Why banks make bone-headed decisions
Stephen Dubner passes on what he calls the “bizarre story” of a man whose bank is unwilling to give him a $50,000 loan, even if it’s fully collateralized in cash.
Dubner seems unsure that the story’s entirely true — but it rings absolutely true to me. So why does Dubner find it so hard to believe?
The answer is that Dubner’s looking at the bank in functional terms — as a place which makes profits by lending out money at some spread over its cost of funds. If such an institution were perfectly rational, then it would almost certainly accept this customer’s offer. There’s no real opportunity cost to extending this loan, because if the bank turns down the customer, then it’s also turning down the funding source for the loan. (The offer, of course, is essentially self-funding: the customer is offering to put $50,000 on deposit and then use that as collateral against a $50,000 loan.)
But of course there’s no such thing as a perfectly rational institution. And as banks grow, they become hyper-aware of the number of places where errors in judgment can cause losses. And their reaction is always the same: they reduce that number.
This does make a certain amount of sense — if you don’t let bank managers approve loans, then you won’t get a rogue bank manager throwing away millions of dollars of shareholders’ money. More importantly, if you approve all loans centrally rather than at the bank-branch level, then, at least in theory, you can see bank-wide risk exposures emerging which individual branch managers would never know existed.
Of course, centralizing loan approvals, and computerizing them so that they’re automated, has costs as well as benefits. For one thing, it means that errors of judgment at the loan-approval level can cost billions of dollars, rather than millions. And it also means that you’re building model risk into the system, and losing a lot of the natural diversification that you get from a heterogeneous set of individual bank managers making individual decisions to customers whom they personally know.
But the people making the decisions to centralize are also the people responsible for making the centralized lending decisions, and they tend to be very sure of themselves and their models. So bank managers get ever less freedom to do sensible and profitable things, while computers churn away making decisions which sometimes defy common sense.
I’m quite sure that there’s no one at the bank in question who thinks that its response in this case made sense. But that’s a known issue when you automate underwriting decisions: computers don’t have common sense. Some unknown proportion of sensible loans will end up not being made. But the bank will sign on to such a system anyway, because it’s cheaper than having humans make those decisions, and because it reckons that computers will make fewer errors than humans in aggregate.
After all, it’s not exactly every day that someone walks into a bank and essentially offers to lend himself money, while paying the bank a decent rate of interest at the same time. If it did happen every day, then I’m sure someone at the bank could program the computer to set attractive terms for such people. But it’s rare enough that it’s not worth the time and effort involved in doing so.

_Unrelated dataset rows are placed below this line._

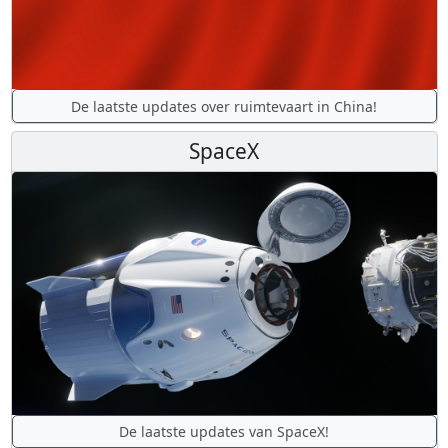
De laatste updates over ruimtevaart in China!
SpaceX
De laatste updates van SpaceX!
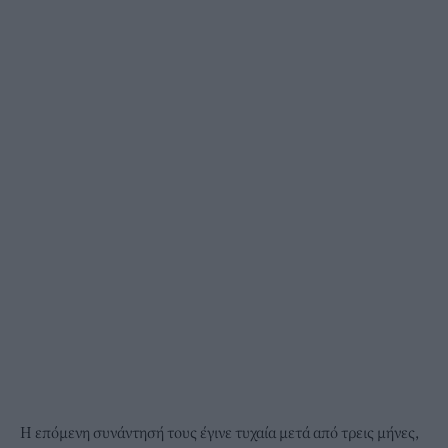
Η επόμενη συνάντησή τους έγινε τυχαία μετά από τρεις μήνες,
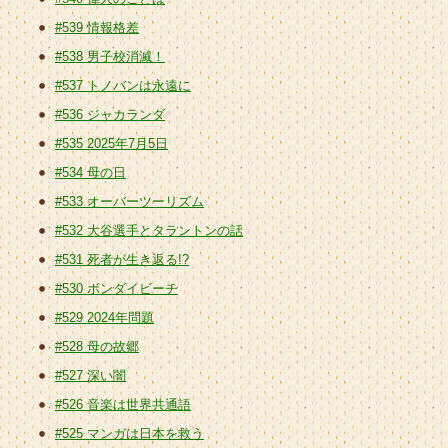
#539 情報格差
#538 男子校消滅！
#537 トノバンは永遠に
#536 ジャカランダ
#535 2025年7月5日
#534 母の日
#533 オーバーツーリズム
#532 大谷選手とタラントンの話
#531 死者が生き返る!?
#530 ボンダイビーチ
#529 2024年問題
#528 母の故郷
#527 深い闇
#526 音楽は世界共通語
#525 マンガは日本を救う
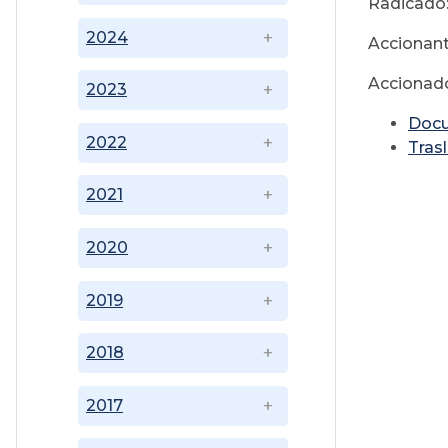
Radicado:
2024
Accionant
Accionado
2023
Doc
2022
Tras
2021
2020
2019
2018
2017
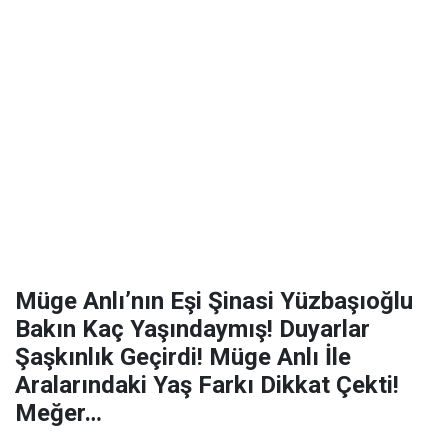
Müge Anlı’nın Eşi Şinasi Yüzbaşıoğlu
Bakın Kaç Yaşındaymış! Duyarlar
Şaşkınlık Geçirdi! Müge Anlı İle
Aralarındaki Yaş Farkı Dikkat Çekti!
Meğer…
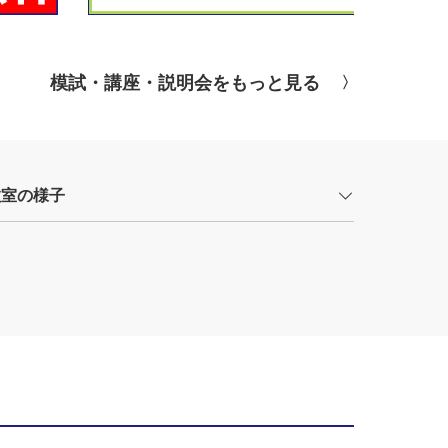
模試・講座・説明会をもっと見る
教室の様子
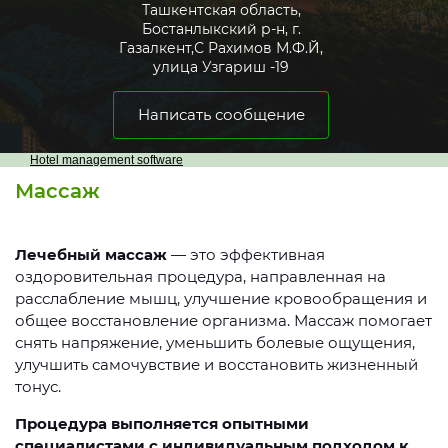
Ташкентская область,
Бостанлыкский р-н, г.
Газалкент,С Рахимов М.Ф.Й,
улица Узгариш -19
Написать сообщение
Hotel management software
Массаж
Лечебный массаж
— это эффективная
оздоровительная процедура, направленная на
расслабление мышц, улучшение кровообращения и
общее восстановление организма. Массаж помогает
снять напряжение, уменьшить болевые ощущения,
улучшить самочувствие и восстановить жизненный
тонус.
Процедура выполняется опытными
специалистами с индивидуальным подходом к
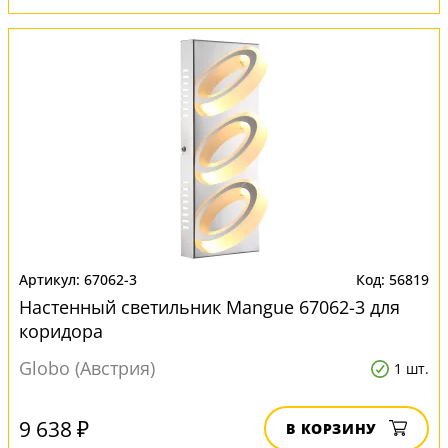
67062-3
56819
Настенный светильник Mangue 67062-3 для
коридора
Globo (Австрия)
1 шт.
9 638 ₽
В КОРЗИНУ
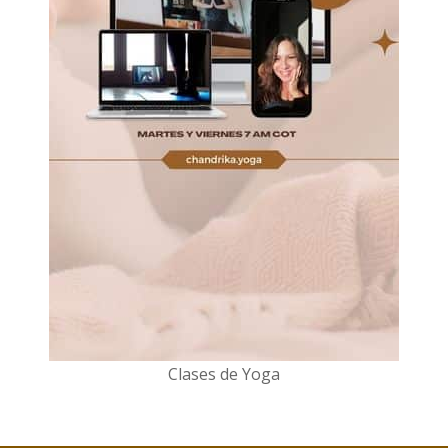
Clases de Yoga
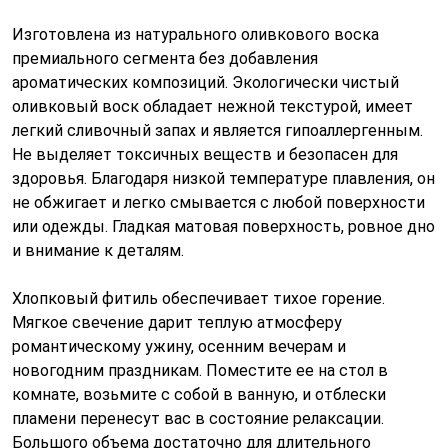
Изготовлена из натурального оливкового воска
премиального сегмента без добавления
ароматических композиций. Экологически чистый
оливковый воск обладает нежной текстурой, имеет
легкий сливочный запах и является гипоаллергенным.
Не выделяет токсичных веществ и безопасен для
здоровья. Благодаря низкой температуре плавления, он
не обжигает и легко смывается с любой поверхности
или одежды. Гладкая матовая поверхность, ровное дно
и внимание к деталям.
Хлопковый фитиль обеспечивает тихое горение.
Мягкое свечение дарит теплую атмосферу
романтическому ужину, осенним вечерам и
новогодним праздникам. Поместите ее на стол в
комнате, возьмите с собой в ванную, и отблески
пламени перенесут вас в состояние релаксации.
Большого объема достаточно для длительного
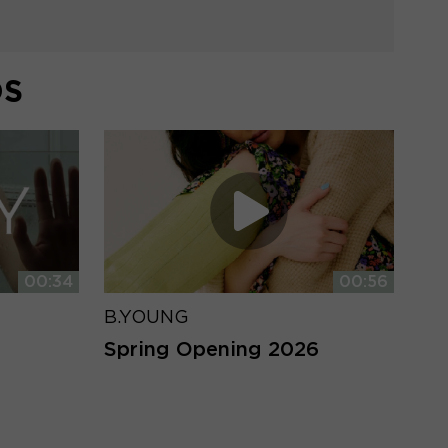
DS
00:34
00:56
B.YOUNG
Spring Opening 2026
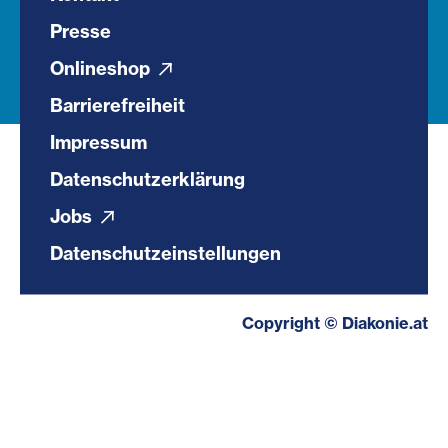
Presse
Onlineshop
Barrierefreiheit
Impressum
Datenschutzerklärung
Jobs
Datenschutzeinstellungen
Copyright © Diakonie.at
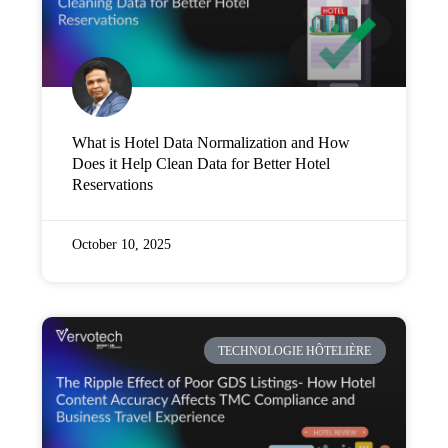
What is Hotel Data Normalization and How
Does it Help Clean Data for Better Hotel
Reservations
October 10, 2025
TECHNOLOGIE HÔTELIÈRE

Now, from the point of view of the customer — and, indeed, of the customer-facing loan officer at the branch level — all of this is extremely frustrating and Kafkaesque. Which is one reason why it makes a lot of sense to bank with a small community bank, or a credit union, rather than some enormous centralized franchise.

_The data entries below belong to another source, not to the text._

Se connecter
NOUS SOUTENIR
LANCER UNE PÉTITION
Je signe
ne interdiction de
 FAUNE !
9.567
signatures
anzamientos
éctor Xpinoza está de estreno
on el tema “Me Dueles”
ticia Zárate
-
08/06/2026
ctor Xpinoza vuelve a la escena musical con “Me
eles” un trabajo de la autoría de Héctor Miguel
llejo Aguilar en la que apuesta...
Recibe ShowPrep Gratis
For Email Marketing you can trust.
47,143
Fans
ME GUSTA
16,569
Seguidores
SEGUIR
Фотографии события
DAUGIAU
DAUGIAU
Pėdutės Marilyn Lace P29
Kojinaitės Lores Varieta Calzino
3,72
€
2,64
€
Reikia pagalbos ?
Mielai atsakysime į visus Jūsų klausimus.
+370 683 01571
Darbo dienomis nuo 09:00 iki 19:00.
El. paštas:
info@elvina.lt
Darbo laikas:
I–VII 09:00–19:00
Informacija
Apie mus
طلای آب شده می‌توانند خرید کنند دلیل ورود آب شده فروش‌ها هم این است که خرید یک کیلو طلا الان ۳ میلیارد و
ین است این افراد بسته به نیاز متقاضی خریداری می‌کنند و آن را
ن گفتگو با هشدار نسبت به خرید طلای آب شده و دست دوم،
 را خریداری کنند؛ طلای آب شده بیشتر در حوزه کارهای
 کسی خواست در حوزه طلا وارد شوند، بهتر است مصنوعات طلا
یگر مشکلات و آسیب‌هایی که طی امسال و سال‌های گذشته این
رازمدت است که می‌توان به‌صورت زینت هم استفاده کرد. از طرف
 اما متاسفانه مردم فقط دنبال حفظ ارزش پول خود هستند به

But yesterday I spoke to the woman who got turned down by her credit union for a personal loan, and who was forced to go to a much more expensive installment lender instead. (I’ll return to this story once I have a bit more information.) Her experience at her credit union was also frustrating, and constrained by computer-set rules. So even credit unions with only a handful of branches aren’t immune from this syndrome. But I feel safe in saying that there’s a direct correlation between the size of the institution, on the one hand, and the chance of running into this kind of frustrating stupid-computer situation, on the other.